**Dados do exercício**
******
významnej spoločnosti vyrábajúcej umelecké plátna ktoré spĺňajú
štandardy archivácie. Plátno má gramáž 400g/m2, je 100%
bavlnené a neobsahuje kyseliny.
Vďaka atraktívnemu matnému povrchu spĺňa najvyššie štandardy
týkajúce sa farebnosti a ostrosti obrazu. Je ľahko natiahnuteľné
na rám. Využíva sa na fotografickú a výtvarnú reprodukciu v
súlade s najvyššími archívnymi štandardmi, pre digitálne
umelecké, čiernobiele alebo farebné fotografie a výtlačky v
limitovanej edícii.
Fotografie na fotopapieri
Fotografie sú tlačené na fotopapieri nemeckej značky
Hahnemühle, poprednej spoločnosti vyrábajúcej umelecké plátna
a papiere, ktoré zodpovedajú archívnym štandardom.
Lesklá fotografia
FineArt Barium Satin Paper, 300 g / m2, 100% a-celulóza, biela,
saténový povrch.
******
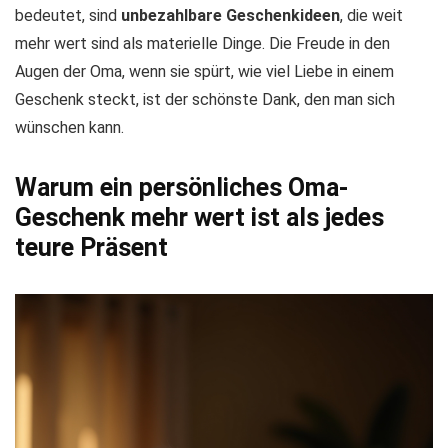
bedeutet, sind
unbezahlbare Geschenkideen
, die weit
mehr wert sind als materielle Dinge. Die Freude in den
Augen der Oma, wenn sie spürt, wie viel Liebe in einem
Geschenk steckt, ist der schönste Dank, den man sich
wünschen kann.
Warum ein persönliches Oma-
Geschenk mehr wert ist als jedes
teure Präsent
******
**Trabalho pedido**
Selecione, no material acima, cada linha em que aparece a palavra "umelecké".

**Resolução do exercício**
významnej spoločnosti vyrábajúcej umelecké plátna ktoré spĺňajú
umelecké, čiernobiele alebo farebné fotografie a výtlačky v
Hahnemühle, poprednej spoločnosti vyrábajúcej umelecké plátna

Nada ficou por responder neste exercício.